A Win2k Active Directory domain controller sends some domain information (the name of the kerberos realm) encoded in a non-utf-8 character set, however the Win2k Active Directory Kerberos server requires that the domain be encoded in utf-8. The attached (ugly) patch allows "net ads join", winbindd, etc to work with the attached smb.conf file (I have not been able to debug why it needs "allow trusted domains = no"--I suspect an incompletness in the patch).
Created attachment 755 [details] Ugly patch to allow "net ads join", etc to work on a Win2k active directory domain with a non-ascii name
Created attachment 756 [details] smb.conf file for my non-ascii domain
could you please repost your patch? it seems to be broken.
Created attachment 758 [details] Ugly patch to allow "net ads join", etc to work on a Win2k active directory domain with a non-ascii name Konqueror claimed it was upload the patch the first time. Let's see if mozilla does better.

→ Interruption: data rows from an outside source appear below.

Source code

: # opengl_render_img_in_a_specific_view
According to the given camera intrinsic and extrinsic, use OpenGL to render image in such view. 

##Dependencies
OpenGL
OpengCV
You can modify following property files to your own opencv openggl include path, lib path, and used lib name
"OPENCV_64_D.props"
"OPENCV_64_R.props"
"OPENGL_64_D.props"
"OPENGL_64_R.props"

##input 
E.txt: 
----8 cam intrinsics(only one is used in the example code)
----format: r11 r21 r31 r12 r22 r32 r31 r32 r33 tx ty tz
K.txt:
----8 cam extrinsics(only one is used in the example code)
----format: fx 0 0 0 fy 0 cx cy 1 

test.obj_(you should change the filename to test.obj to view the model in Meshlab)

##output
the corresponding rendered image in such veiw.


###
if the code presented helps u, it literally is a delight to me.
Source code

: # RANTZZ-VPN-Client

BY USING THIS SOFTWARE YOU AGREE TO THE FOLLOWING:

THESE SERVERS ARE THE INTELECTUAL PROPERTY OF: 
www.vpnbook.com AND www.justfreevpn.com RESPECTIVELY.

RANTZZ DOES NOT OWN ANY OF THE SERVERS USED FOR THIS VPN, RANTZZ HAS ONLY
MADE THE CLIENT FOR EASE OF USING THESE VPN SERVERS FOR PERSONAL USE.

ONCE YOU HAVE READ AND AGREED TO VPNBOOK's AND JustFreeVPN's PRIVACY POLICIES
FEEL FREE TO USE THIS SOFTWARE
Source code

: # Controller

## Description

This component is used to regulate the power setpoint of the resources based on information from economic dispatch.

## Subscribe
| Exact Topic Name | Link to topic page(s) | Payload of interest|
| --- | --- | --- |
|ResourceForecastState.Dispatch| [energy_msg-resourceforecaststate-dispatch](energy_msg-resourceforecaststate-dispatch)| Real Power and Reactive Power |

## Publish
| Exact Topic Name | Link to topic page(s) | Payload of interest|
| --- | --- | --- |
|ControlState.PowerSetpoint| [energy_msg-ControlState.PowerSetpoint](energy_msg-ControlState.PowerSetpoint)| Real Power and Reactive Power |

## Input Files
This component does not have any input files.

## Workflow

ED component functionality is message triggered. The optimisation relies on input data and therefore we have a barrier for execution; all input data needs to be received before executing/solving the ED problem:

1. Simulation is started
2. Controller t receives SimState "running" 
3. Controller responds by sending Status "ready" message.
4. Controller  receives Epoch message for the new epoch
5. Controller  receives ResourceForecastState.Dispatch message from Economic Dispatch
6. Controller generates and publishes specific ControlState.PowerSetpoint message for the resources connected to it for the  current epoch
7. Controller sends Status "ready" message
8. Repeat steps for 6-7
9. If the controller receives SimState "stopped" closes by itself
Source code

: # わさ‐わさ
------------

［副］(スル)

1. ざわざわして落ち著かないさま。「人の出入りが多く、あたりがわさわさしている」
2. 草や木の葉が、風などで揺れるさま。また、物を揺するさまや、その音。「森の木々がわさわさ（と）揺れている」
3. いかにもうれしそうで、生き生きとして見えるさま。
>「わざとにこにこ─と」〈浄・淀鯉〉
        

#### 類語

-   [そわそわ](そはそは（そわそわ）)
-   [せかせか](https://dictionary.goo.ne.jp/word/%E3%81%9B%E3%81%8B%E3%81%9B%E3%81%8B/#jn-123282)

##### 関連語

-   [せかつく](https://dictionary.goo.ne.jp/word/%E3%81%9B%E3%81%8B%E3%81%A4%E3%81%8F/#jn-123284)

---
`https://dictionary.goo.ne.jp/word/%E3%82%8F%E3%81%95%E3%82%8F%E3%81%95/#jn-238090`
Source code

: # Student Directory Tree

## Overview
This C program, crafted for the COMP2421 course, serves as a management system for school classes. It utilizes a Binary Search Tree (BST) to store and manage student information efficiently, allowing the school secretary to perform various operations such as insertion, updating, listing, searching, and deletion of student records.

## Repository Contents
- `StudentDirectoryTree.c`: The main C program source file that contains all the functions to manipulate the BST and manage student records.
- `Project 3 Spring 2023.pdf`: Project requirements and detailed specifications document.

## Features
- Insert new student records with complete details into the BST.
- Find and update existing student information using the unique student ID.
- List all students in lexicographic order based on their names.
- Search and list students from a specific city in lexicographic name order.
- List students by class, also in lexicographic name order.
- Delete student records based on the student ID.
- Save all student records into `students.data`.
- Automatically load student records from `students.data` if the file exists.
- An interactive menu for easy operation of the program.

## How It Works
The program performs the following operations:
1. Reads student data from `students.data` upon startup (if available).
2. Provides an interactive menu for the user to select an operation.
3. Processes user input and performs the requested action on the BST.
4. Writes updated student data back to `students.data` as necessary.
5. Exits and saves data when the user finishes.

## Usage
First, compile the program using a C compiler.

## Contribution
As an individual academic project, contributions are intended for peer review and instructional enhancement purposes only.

That patch is not correct I think. I've installed a w2k domain named with greek letters and german umlauts in its name. The principal that is returned in the negprot reply is anything but sensible. This can just not be relied upon. A proper patch would remove the on the negprot reply completely. An indication that this is just broken is the windows client behaviour. I have never seen any client read from that value. For example if you connect to an AD member using it's IP address, the Kerberos principal that is asked for is the IP address whereas the negprot reply could have given you an indication of the server's name. However, I'm afraid I have to delay a proper solution until later. Sorry, Volker
Looking at the warnings Windows spits when using non-ascii names for domains and computers, it seems like you need to handle this in the OEM charset, whatever that is set to.
Also, how did you manage to kinit for the domain? I'm trying to reproduce the bug on a Win2k3 DC with an ubuntu 8.04 client running heimdal-1.0.1 or mit 1.6, both fail to kinit in my BLÜMCHEN.LOCAL realm correctly.